» RECORDS FOR THE EXERCISE:
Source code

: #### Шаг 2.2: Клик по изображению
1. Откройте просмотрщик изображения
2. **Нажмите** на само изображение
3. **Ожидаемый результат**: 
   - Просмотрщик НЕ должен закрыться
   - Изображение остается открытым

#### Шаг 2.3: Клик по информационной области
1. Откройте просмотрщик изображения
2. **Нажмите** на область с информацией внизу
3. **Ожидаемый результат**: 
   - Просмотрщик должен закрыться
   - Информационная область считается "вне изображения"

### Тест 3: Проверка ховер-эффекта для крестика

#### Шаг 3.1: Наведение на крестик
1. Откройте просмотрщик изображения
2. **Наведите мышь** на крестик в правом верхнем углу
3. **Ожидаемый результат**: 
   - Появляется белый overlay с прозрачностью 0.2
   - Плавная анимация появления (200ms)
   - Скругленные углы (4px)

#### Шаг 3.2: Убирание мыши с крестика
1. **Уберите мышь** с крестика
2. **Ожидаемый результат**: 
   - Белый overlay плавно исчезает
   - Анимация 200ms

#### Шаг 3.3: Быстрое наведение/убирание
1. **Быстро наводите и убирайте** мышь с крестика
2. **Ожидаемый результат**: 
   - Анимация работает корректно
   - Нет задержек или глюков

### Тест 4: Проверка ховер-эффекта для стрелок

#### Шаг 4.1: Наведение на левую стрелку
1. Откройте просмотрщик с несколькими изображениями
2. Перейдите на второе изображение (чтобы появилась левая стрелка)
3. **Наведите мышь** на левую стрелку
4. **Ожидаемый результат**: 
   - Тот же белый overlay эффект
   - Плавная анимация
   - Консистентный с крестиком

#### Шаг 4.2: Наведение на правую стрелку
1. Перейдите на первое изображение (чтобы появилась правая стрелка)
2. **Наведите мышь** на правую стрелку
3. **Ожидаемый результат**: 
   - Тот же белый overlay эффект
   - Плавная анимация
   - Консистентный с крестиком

» TASK TO COMPLETE: Please present every non-blank line from the rows above as a Markdown table with two columns, No. and Line, numbering the lines in order.

» WRITTEN ANSWER:
| No. | Line |
|---|---|
| 1 | Source code |
| 2 | : #### Шаг 2.2: Клик по изображению |
| 3 | 1. Откройте просмотрщик изображения |
| 4 | 2. **Нажмите** на само изображение |
| 5 | 3. **Ожидаемый результат**:  |
| 6 |    - Просмотрщик НЕ должен закрыться |
| 7 |    - Изображение остается открытым |
| 8 | #### Шаг 2.3: Клик по информационной области |
| 9 | 1. Откройте просмотрщик изображения |
| 10 | 2. **Нажмите** на область с информацией внизу |
| 11 | 3. **Ожидаемый результат**:  |
| 12 |    - Просмотрщик должен закрыться |
| 13 |    - Информационная область считается "вне изображения" |
| 14 | ### Тест 3: Проверка ховер-эффекта для крестика |
| 15 | #### Шаг 3.1: Наведение на крестик |
| 16 | 1. Откройте просмотрщик изображения |
| 17 | 2. **Наведите мышь** на крестик в правом верхнем углу |
| 18 | 3. **Ожидаемый результат**:  |
| 19 |    - Появляется белый overlay с прозрачностью 0.2 |
| 20 |    - Плавная анимация появления (200ms) |
| 21 |    - Скругленные углы (4px) |
| 22 | #### Шаг 3.2: Убирание мыши с крестика |
| 23 | 1. **Уберите мышь** с крестика |
| 24 | 2. **Ожидаемый результат**:  |
| 25 |    - Белый overlay плавно исчезает |
| 26 |    - Анимация 200ms |
| 27 | #### Шаг 3.3: Быстрое наведение/убирание |
| 28 | 1. **Быстро наводите и убирайте** мышь с крестика |
| 29 | 2. **Ожидаемый результат**:  |
| 30 |    - Анимация работает корректно |
| 31 |    - Нет задержек или глюков |
| 32 | ### Тест 4: Проверка ховер-эффекта для стрелок |
| 33 | #### Шаг 4.1: Наведение на левую стрелку |
| 34 | 1. Откройте просмотрщик с несколькими изображениями |
| 35 | 2. Перейдите на второе изображение (чтобы появилась левая стрелка) |
| 36 | 3. **Наведите мышь** на левую стрелку |
| 37 | 4. **Ожидаемый результат**:  |
| 38 |    - Тот же белый overlay эффект |
| 39 |    - Плавная анимация |
| 40 |    - Консистентный с крестиком |
| 41 | #### Шаг 4.2: Наведение на правую стрелку |
| 42 | 1. Перейдите на первое изображение (чтобы появилась правая стрелка) |
| 43 | 2. **Наведите мышь** на правую стрелку |
| 44 | 3. **Ожидаемый результат**:  |
| 45 |    - Тот же белый overlay эффект |
| 46 |    - Плавная анимация |
| 47 |    - Консистентный с крестиком |